An ice-stadium with a roof made entirely of solar panels in the shape of a turtle shell is being backed by government as the first key project in the planned revitalization of George Town.
The concept of a 6,300-seat stadium, exhibition center and National Hockey League-sized ice-rink in the Caribbean was first floated by Canadian entrepreneur Tim Best for a site on West Bay Road last year.
Planning Minister Kurt Tibbetts announced on Thursday that the project would now be located on the George Town waterfront and would be a central plank in the redevelopment of the capital.
He said it was a “wonderful idea” that would attract visitors to George Town on a daily basis and be capable of hosting hockey games, basketball and boxing matches, as well as a Cirque de Soleil-style ice show, featuring Olympic and world champion skaters.
Details of how the privately funded project will be financed and an analysis of the likely demand for such a facility in Cayman have yet to be revealed and a planning application has yet to be made to the Central Planning Authority. Mr. Best, of Canadian company Hard Set Sports and Entertainment, said in a statement on Thursday that detailed plans and a time line for construction would be revealed in the next 30 days.

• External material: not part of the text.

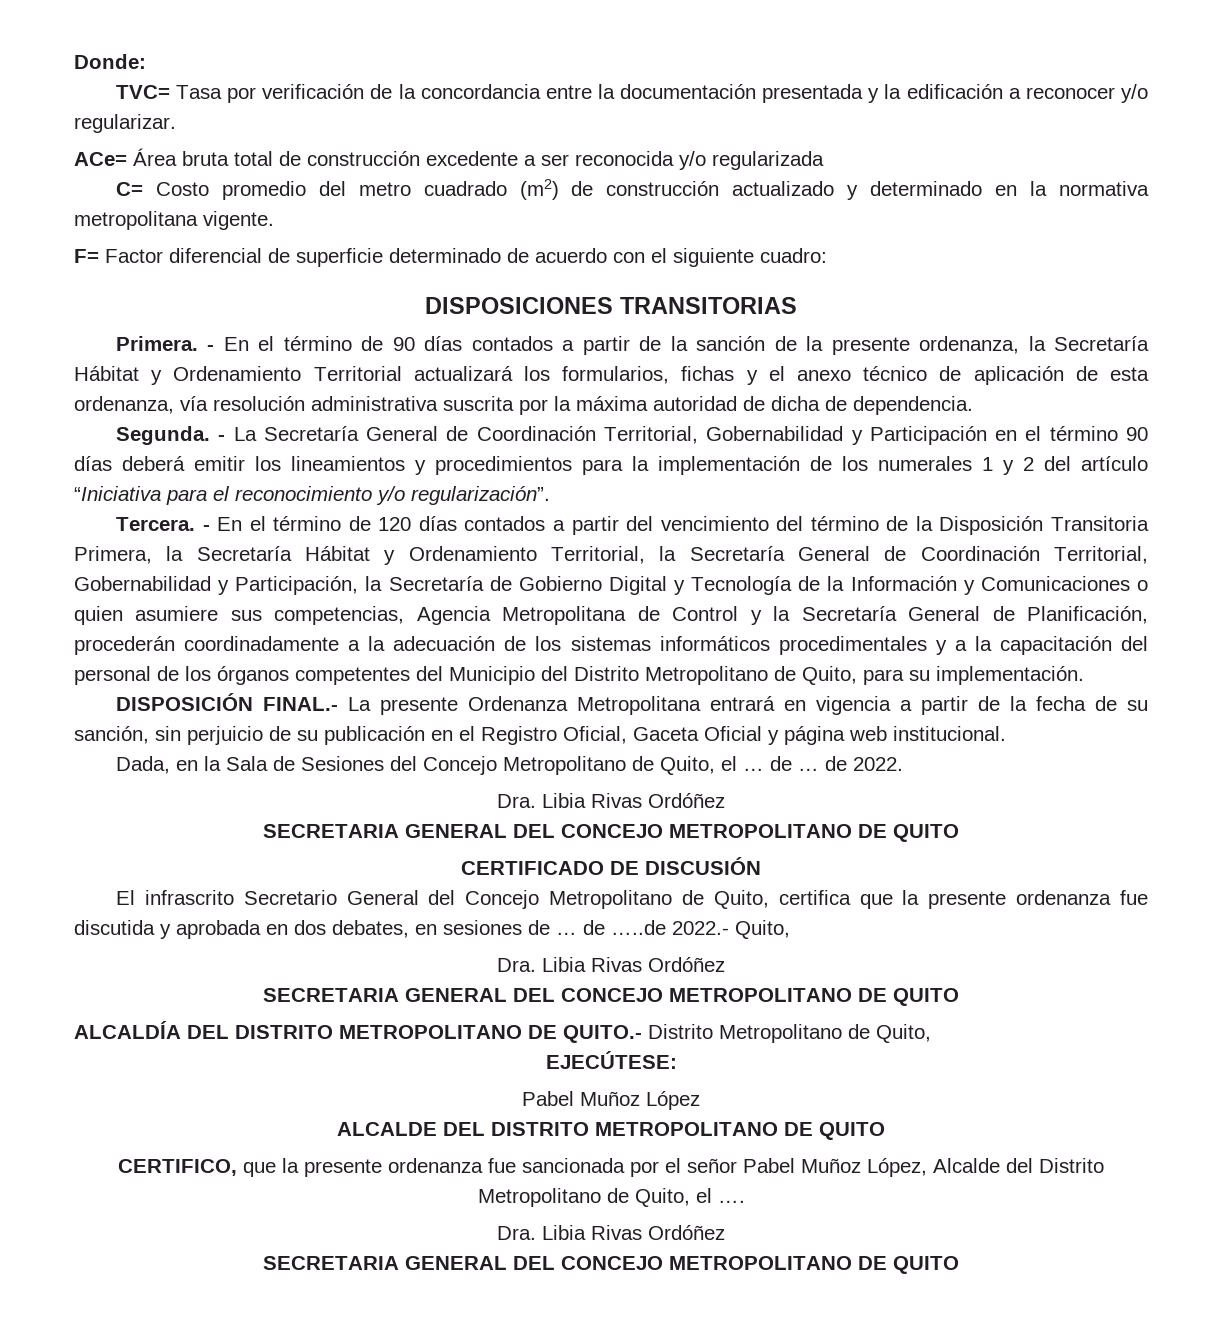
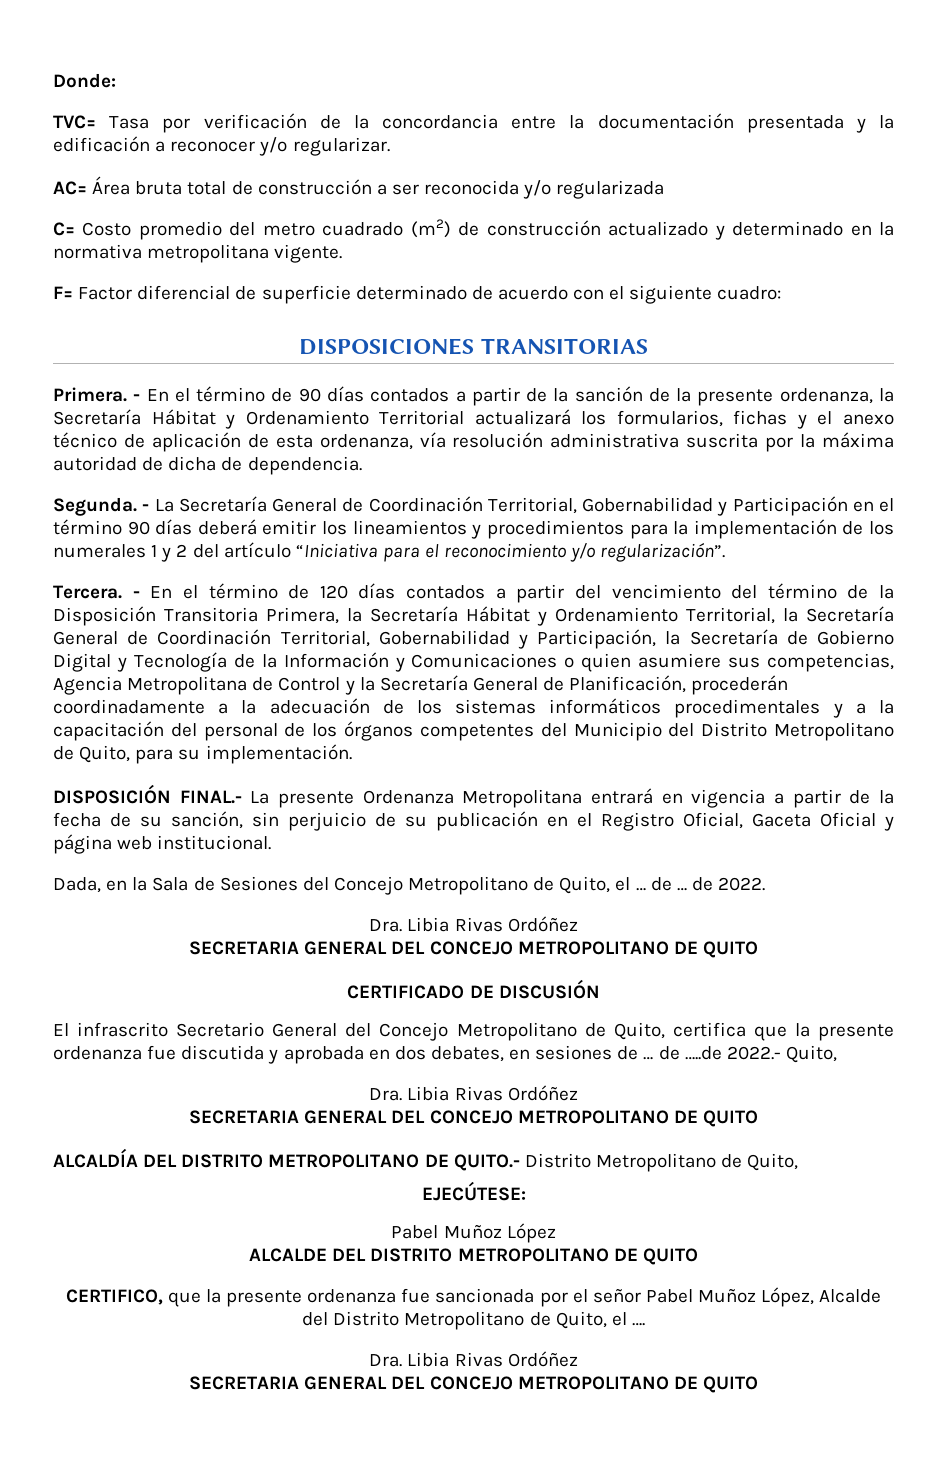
[74,152,127,166] ACe= -> [53,181,87,195] AC=
[426,151,518,166] excedente -> (372, 187) none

“We’re grateful for the support we’ve received so far from the Cayman Islands Government on this exciting project,” he said. “The George Town entertainment district, anchored by the Cayman Ice Palace, has the potential to contribute to the country’s future by diversifying Cayman’s tourism product and improving the island’s livability.”
Mr. Tibbetts suggested the project would be a “huge” game-changer for George Town.
Speaking to Chamber members at the Wharf last week, during a lunch briefing on the revitalization of the capital, he said the unusual project was the first big private-sector development.
“While we know that nothing is real until it becomes real, the government has every confidence that this will become a reality,” he said.
“Cayman will then become separate and apart from any other country in the Caribbean. I dare say this will be a unique project unlike any other in the region – we are happy that the investors and the developers of this project have chosen the Cayman Islands to be its home,” he added.
A striking feature of the rough design, which Mr. Tibbetts exhibited to Chamber members, is a 160,000-square-foot solar panel roof, which he said would resemble the shell of a Cayman green sea turtle.